Interesting. My thoughts are exactly the opposite. Maybe that's because I'm comming from the industry (pragmatic) background where a difference between good enough and fast algorithm v.s. very accurate but slower algorithm is the difference in battery life of an embedded device running the app or saved energy (and money) of a computing cloud or more users handled in a unit of time on a webpage which means less servers needed (money saved).

Navigation is an industry where accuracy would trump speed nearly every time. Let's say you're flying an airliner across the Pacific and following the strategic lateral offset procedure flying 1 NM to the right of the geodesic.

Andoyer has an error of up to 68 m for distances up to 10000 km. But here you need also to check the error in heading and the deviation between the Andoyer predicted geodesic and the true geodesic and make sure this is considerably less than 1 NM.

The calculations don't have to be done very often maybe 10 times per second so the difference between a 1 us geodesic calculation and a 0.1 us calculation is inconsequential. And of course the penalty for returning inaccurate results can be fatal.

Could you point me to an application where double-precision accuracy is required while calculating long distances on the globe?
________
## TASK ITEM
Reproduce word for word the portion of the post on geodesic calculation accuracy that opens with "Navigation is an" and stops after "less than 1 NM.".

## COLLECTED MATERIAL
________
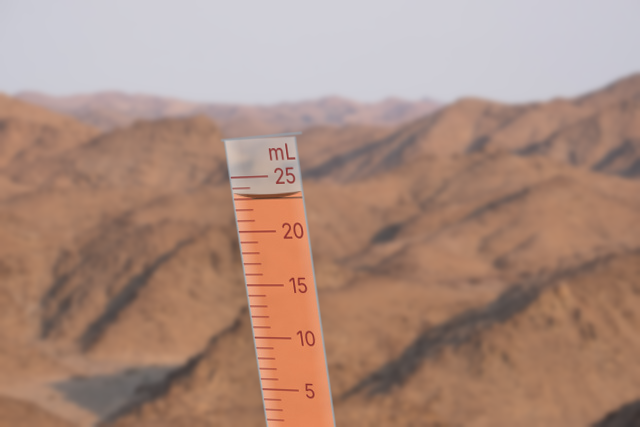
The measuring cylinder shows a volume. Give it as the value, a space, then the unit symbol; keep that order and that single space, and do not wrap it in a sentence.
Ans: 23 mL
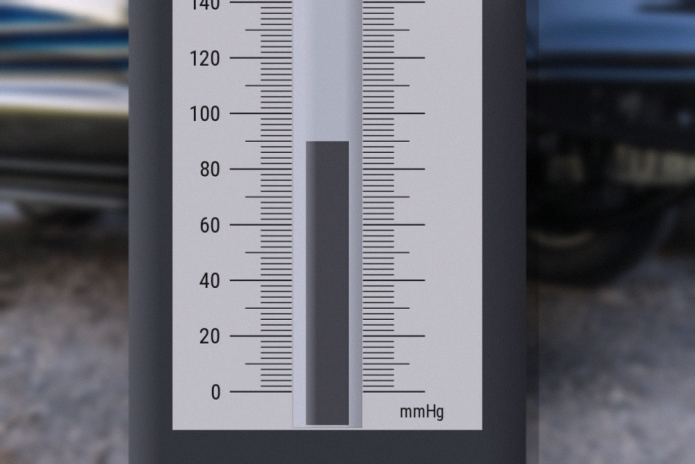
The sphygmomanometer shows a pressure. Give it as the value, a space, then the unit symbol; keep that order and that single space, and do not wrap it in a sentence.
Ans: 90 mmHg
________
## TASK RESULT
Navigation is an industry where accuracy would trump speed nearly every time. Let's say you're flying an airliner across the Pacific and following the strategic lateral offset procedure flying 1 NM to the right of the geodesic.

Andoyer has an error of up to 68 m for distances up to 10000 km. But here you need also to check the error in heading and the deviation between the Andoyer predicted geodesic and the true geodesic and make sure this is considerably less than 1 NM.